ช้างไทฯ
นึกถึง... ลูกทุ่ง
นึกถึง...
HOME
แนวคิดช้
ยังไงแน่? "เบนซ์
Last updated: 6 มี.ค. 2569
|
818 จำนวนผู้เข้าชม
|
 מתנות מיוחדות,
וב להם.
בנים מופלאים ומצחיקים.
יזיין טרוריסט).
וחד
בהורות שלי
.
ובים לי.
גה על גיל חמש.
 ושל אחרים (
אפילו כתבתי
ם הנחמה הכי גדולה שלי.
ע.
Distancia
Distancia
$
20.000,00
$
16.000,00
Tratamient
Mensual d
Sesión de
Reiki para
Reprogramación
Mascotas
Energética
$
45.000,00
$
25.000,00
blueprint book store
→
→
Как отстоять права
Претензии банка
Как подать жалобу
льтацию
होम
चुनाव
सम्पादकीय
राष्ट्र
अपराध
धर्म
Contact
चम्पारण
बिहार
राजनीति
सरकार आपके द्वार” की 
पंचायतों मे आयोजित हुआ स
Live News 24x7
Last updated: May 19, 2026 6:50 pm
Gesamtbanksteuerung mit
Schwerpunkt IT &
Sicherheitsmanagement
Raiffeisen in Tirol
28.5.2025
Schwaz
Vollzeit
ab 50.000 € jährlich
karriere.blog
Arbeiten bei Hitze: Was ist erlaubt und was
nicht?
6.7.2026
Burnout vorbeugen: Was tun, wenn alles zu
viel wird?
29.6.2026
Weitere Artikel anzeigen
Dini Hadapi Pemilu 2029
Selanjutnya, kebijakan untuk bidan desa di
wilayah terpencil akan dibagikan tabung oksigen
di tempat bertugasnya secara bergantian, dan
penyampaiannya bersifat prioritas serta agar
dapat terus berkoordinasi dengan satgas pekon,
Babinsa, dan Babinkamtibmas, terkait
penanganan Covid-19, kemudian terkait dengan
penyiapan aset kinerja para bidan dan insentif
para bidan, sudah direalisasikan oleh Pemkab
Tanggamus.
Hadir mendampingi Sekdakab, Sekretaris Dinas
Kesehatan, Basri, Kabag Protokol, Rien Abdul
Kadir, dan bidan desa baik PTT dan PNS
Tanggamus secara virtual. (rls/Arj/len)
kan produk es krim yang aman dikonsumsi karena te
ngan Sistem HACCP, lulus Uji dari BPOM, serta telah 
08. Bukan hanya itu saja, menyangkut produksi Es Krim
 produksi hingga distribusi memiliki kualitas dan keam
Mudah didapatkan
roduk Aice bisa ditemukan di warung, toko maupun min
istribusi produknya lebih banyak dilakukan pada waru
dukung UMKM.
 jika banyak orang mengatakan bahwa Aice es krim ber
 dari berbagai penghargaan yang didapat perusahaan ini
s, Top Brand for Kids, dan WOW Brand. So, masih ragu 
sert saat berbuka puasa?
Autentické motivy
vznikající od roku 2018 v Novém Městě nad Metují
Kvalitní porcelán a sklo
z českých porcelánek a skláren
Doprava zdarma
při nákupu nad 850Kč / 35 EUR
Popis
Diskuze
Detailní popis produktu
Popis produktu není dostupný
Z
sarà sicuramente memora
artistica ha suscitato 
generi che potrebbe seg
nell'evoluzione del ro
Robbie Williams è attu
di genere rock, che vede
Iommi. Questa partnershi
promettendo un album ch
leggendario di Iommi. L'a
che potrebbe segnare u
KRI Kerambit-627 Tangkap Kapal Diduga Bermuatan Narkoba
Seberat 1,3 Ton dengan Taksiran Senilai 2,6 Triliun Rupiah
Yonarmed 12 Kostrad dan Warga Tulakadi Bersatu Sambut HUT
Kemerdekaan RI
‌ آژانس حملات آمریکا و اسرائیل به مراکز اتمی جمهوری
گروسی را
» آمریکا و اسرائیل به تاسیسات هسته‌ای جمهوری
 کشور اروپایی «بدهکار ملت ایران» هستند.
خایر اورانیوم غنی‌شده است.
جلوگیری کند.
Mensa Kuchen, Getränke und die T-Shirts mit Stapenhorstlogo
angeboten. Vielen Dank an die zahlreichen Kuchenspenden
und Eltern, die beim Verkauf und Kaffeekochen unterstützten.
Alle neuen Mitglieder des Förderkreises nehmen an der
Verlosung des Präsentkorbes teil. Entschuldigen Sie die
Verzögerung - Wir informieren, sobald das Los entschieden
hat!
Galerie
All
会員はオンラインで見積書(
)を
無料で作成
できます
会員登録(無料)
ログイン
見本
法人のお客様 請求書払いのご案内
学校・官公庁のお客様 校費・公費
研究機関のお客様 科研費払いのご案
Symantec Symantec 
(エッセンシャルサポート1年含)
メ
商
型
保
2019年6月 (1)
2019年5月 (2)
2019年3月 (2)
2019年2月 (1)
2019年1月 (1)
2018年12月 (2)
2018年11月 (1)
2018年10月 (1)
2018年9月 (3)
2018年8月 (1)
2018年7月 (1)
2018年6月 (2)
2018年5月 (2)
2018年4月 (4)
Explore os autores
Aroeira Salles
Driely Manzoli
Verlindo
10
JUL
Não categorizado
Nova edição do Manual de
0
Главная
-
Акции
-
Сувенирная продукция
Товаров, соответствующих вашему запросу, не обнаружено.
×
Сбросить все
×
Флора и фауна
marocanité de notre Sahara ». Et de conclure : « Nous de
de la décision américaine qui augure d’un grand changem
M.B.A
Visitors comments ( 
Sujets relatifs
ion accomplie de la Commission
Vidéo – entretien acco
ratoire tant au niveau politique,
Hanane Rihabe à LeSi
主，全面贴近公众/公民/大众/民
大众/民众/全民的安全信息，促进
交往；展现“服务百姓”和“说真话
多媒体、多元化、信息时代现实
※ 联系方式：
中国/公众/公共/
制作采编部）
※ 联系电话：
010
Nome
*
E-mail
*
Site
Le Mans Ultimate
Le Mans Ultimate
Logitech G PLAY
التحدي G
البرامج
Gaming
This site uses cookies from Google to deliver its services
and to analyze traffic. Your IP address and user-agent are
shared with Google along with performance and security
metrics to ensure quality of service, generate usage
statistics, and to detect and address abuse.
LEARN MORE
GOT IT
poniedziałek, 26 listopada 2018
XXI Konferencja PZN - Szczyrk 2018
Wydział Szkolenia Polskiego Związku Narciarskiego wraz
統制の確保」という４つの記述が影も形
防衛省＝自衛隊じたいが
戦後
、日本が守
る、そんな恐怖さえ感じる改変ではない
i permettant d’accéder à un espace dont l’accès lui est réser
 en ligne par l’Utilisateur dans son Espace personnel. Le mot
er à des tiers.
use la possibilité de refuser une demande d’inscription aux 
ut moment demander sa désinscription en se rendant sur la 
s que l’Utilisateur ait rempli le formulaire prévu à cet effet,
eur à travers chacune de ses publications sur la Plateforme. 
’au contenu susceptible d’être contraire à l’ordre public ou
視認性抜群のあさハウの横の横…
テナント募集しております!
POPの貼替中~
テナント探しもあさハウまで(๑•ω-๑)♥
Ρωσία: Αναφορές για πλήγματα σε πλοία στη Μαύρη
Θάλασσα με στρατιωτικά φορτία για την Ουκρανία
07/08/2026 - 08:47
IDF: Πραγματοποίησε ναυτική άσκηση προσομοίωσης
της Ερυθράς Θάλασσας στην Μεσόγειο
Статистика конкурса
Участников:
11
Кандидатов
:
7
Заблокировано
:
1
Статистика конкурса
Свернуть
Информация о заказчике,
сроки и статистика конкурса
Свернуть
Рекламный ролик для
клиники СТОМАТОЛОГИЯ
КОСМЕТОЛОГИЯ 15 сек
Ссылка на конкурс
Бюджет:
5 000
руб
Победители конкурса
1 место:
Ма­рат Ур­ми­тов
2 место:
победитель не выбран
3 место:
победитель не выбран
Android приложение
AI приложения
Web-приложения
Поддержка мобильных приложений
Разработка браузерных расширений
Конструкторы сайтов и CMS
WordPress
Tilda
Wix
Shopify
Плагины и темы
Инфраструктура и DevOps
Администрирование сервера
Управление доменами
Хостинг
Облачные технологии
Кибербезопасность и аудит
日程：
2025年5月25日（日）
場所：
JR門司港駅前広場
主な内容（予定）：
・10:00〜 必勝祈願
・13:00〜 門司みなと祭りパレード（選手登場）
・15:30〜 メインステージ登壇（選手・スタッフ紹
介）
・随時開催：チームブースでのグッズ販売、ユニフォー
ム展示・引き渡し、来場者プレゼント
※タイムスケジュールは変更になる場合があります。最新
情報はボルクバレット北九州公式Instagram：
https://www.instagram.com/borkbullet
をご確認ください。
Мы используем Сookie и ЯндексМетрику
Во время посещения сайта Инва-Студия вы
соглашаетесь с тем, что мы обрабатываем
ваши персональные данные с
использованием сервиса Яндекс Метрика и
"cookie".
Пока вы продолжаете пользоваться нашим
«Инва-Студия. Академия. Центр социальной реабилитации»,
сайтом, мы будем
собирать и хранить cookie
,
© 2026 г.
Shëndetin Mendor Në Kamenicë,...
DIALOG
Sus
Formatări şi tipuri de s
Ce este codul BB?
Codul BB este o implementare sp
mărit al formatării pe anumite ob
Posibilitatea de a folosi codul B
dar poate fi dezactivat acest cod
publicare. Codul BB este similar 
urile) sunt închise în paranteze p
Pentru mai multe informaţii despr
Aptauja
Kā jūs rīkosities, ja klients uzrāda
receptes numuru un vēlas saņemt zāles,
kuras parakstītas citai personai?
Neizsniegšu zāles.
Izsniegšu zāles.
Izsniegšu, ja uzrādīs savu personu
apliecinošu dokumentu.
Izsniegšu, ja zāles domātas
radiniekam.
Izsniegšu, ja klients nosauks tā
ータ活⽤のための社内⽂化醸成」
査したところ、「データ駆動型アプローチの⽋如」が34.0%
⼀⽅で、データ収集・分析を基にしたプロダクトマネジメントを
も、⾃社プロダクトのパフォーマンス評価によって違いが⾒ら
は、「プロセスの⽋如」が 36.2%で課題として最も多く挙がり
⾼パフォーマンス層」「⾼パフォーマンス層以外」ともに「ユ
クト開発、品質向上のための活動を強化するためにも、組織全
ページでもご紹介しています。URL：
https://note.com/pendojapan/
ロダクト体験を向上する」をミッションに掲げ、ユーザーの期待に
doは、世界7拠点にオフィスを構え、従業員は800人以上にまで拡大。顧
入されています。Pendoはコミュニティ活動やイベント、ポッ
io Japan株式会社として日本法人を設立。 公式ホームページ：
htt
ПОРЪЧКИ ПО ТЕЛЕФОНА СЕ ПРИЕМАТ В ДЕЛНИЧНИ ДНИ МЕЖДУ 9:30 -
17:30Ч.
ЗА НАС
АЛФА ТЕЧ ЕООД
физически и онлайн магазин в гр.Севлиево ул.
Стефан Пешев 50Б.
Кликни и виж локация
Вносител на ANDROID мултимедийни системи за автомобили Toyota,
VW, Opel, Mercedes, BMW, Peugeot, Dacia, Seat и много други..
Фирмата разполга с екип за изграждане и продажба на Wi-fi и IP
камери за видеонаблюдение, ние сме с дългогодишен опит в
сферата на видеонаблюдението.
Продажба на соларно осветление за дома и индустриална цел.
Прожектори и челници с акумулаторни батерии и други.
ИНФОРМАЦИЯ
|---|
* **WORK REQUIRED**:
Reproduce the listing from its first line through the line containing "Autentické motivy", including both of those lines, without changing any character.

* **RESULT OF THE TASK**:
ช้างไทฯ
นึกถึง... ลูกทุ่ง
นึกถึง...
HOME
แนวคิดช้
ยังไงแน่? "เบนซ์
Last updated: 6 มี.ค. 2569
|
818 จำนวนผู้เข้าชม
|
 מתנות מיוחדות,
וב להם.
בנים מופלאים ומצחיקים.
יזיין טרוריסט).
וחד
בהורות שלי
.
ובים לי.
גה על גיל חמש.
 ושל אחרים (
אפילו כתבתי
ם הנחמה הכי גדולה שלי.
ע.
Distancia
Distancia
$
20.000,00
$
16.000,00
Tratamient
Mensual d
Sesión de
Reiki para
Reprogramación
Mascotas
Energética
$
45.000,00
$
25.000,00
blueprint book store
→
→
Как отстоять права
Претензии банка
Как подать жалобу
льтацию
होम
चुनाव
सम्पादकीय
राष्ट्र
अपराध
धर्म
Contact
चम्पारण
बिहार
राजनीति
सरकार आपके द्वार” की 
पंचायतों मे आयोजित हुआ स
Live News 24x7
Last updated: May 19, 2026 6:50 pm
Gesamtbanksteuerung mit
Schwerpunkt IT &
Sicherheitsmanagement
Raiffeisen in Tirol
28.5.2025
Schwaz
Vollzeit
ab 50.000 € jährlich
karriere.blog
Arbeiten bei Hitze: Was ist erlaubt und was
nicht?
6.7.2026
Burnout vorbeugen: Was tun, wenn alles zu
viel wird?
29.6.2026
Weitere Artikel anzeigen
Dini Hadapi Pemilu 2029
Selanjutnya, kebijakan untuk bidan desa di
wilayah terpencil akan dibagikan tabung oksigen
di tempat bertugasnya secara bergantian, dan
penyampaiannya bersifat prioritas serta agar
dapat terus berkoordinasi dengan satgas pekon,
Babinsa, dan Babinkamtibmas, terkait
penanganan Covid-19, kemudian terkait dengan
penyiapan aset kinerja para bidan dan insentif
para bidan, sudah direalisasikan oleh Pemkab
Tanggamus.
Hadir mendampingi Sekdakab, Sekretaris Dinas
Kesehatan, Basri, Kabag Protokol, Rien Abdul
Kadir, dan bidan desa baik PTT dan PNS
Tanggamus secara virtual. (rls/Arj/len)
kan produk es krim yang aman dikonsumsi karena te
ngan Sistem HACCP, lulus Uji dari BPOM, serta telah 
08. Bukan hanya itu saja, menyangkut produksi Es Krim
 produksi hingga distribusi memiliki kualitas dan keam
Mudah didapatkan
roduk Aice bisa ditemukan di warung, toko maupun min
istribusi produknya lebih banyak dilakukan pada waru
dukung UMKM.
 jika banyak orang mengatakan bahwa Aice es krim ber
 dari berbagai penghargaan yang didapat perusahaan ini
s, Top Brand for Kids, dan WOW Brand. So, masih ragu 
sert saat berbuka puasa?
Autentické motivy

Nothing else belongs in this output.